By Dan Dauwalter
Helen Neville is a juggernaut in native trout conservation, science and life
Dr. Helen Neville, Trout Unlimited’s senior scientist, was recognized this week by the Western Division of the American Fisheries Society (AFS) with the Award of Merit. The award is given to AFS members who have made positive and regionally significant contributions to the Western Division, to the profession, and to fisheries resources.
“It is hard for me to envision success in restoring native trout without involving Helen Neville’s years of contributions — scientific; on-the-ground, and personal. Helen’s energy, drive and vision have led the way on countless efforts to put native trout on the road to recovery across the country,” said Jason Dunham, supervisory aquatic ecologist with the U.S. Geological Survey. “Her success is the result of years of pure grit. There is no way to add it all up and do proper justice to Helen’s commitment to native trout. I am absolutely delighted to see her efforts recognized with the Award of Merit. It’s a well-deserved and high honor to one of our best.”
The American Fisheries Society consists of more than 8,000 members from around the globe and is the world’s oldest and largest organization dedicated to the fisheries profession, advancing fisheries science, and conserving fisheries resources. The award will be announced June 10 at Western Division AFS meeting.
As an AFS member engaged in her profession, Helen recently served as President of the Idaho Chapter of AFS, she has been active in AFS’s Genetics Section, and served in various other capacities across different state and national sectors of AFS. Being engaged in AFS is how one keeps up with the fisheries profession and having exceptional people active in professional societies is how science-based professions like AFS move forward and remain relevant.
Helen is also a leader in conservation science for native trout. Helen completed her Ph.D. at the University of Nevada, Reno in 2003 where she studied how river network connectivity influences Lahontan cutthroat trout populations using genetic tools.
“I will never forget the day Helen came to my office to ask me if I would take her on as a student. Saying yes was one of the best things I have ever done. Helen simply rocked it then and has continued to do so throughout her career,” said Mary M. Peacock, a professor with Ecology, Evolution and Conservation Biology Graduate Program at the University of Nevada, Reno. “She never looked back and has become one of the most important trout conservation biologists- out there working hard in the trenches. This award is richly deserved and I applaud the Western Division for awarding it to Dr. Helen Neville, trout chick extraordinaire.”

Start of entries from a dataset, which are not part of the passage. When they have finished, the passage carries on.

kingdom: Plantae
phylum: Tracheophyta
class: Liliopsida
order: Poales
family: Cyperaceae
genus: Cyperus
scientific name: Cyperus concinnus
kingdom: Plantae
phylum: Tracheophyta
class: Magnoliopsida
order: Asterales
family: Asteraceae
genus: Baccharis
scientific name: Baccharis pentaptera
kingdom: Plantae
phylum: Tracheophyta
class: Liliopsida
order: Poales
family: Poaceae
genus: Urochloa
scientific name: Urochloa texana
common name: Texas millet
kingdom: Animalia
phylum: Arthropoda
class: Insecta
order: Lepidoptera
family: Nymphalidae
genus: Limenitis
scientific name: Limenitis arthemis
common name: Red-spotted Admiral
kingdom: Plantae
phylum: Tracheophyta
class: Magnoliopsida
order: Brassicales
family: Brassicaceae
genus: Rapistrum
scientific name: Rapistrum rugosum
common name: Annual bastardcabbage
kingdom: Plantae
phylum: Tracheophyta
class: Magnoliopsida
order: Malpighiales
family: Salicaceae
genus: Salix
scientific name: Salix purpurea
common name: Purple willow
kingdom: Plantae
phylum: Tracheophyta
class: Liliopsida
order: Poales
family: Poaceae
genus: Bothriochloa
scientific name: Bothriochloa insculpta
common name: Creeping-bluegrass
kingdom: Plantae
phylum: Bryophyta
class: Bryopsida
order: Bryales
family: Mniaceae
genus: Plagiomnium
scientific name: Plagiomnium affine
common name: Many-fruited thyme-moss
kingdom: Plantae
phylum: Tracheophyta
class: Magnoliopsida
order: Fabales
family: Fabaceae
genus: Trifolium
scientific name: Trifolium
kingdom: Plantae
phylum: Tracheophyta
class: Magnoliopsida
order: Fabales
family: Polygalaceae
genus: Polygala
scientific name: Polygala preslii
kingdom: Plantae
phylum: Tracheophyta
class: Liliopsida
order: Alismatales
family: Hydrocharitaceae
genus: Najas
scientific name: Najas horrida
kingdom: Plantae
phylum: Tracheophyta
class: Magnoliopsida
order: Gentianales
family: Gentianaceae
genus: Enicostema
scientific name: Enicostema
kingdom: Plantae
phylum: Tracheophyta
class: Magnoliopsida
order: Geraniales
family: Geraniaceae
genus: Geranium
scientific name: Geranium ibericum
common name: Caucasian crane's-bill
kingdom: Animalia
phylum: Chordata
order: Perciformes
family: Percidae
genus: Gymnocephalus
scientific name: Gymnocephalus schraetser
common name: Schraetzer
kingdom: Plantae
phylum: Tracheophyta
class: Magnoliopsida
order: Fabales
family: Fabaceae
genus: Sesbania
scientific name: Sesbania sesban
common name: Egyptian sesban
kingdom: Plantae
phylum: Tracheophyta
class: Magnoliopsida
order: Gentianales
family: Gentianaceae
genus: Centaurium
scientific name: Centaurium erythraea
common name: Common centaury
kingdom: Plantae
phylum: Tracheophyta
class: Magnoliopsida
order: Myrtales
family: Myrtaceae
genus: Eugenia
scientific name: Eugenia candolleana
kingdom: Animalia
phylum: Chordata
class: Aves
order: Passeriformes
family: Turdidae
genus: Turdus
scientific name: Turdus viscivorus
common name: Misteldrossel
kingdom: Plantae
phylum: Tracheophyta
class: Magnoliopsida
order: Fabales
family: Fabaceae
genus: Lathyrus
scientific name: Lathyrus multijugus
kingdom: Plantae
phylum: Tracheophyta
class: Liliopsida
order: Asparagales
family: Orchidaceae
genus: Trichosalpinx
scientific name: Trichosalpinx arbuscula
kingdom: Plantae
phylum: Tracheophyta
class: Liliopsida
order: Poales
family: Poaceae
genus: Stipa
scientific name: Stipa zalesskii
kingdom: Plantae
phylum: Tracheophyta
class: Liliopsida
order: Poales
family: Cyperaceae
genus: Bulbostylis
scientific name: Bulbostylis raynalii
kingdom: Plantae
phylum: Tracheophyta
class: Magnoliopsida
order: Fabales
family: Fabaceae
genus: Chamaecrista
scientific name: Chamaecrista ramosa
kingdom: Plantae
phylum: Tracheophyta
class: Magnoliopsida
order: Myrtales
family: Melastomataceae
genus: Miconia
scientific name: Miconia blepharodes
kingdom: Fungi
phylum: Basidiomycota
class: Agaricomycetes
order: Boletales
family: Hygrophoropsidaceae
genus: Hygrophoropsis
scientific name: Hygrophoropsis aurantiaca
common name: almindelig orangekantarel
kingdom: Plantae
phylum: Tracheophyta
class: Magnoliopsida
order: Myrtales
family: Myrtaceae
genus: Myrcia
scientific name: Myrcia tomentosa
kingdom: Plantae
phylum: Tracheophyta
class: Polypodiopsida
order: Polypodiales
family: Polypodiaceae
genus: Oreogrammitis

After a post-doc with U.S. Forest Service, Rocky Mountain Research Station in Boise, Idaho, Helen joined TU in 2006. Since then she has led science that has expanded our knowledge of how stream connectivity and restoration, nonnative trout stocking, wildfire, and climate change impact native trout in the western United States. She has also applied novel genetic tools to understand how native trout have evolved to be adapted to their environment. As a testament to her scientific acumen, Helen has published numerous papers on novel native trout research in leading scientific journals or books.
“Helen is an immense talent who has mastered applying often abstruse topics into common sense proposals that help make our rivers and streams healthier,” said Chris Wood, president and chief executive officer of Trout Unlimited. “We are so proud of her work and feel honored to have her as part of the TU family. Well done Helen.”
As a seminal achievement in her scientific career, Helen brought in more than $1 million in funding – including a large NASA grant – to develop cutting-edge models to understand the viability of Lahontan cutthroat trout populations and develop decision support tools to inform recovery actions for this ESA-listed fish across Nevada, California, and Oregon.
Helen has also been a leader in conservation. She has led a large-scale conservation program for the National Fish and Wildlife Foundation focused on Lahontan cutthroat trout. This multi-million dollar program has bolstered Lahontan cutthroat trout conservation by enhancing science capacity and on-the-ground conservation efforts over the last 10 years.
“Helen’s energy and passion for advancing science and then integrating our improved knowledge into conservation practice is infectious,” said Jack Williams, Emeritus Senior Scientist for Trout Unlimited. “She does great work and does it with enthusiasm. I could not be more proud of her accomplishments.”
Since joining TU in 2006, Helen has become a recognized leader in the national science community, and ascended to lead Trout Unlimited’s Science Program as Senior Scientist, a position she has now held since 2018.
More importantly, Helen is mother of two beautiful daughters, Sadie and Luna, and married to Frank Aldana.
Great people get recognized, as exemplified by this AFS award which recognizes Helen’s professional achievements.
Dan Dauwalter is the Fisheries Science Director for Trout Unlimited. He is based, along with Helen, in Boise, Idaho, and has been at TU for 11 years.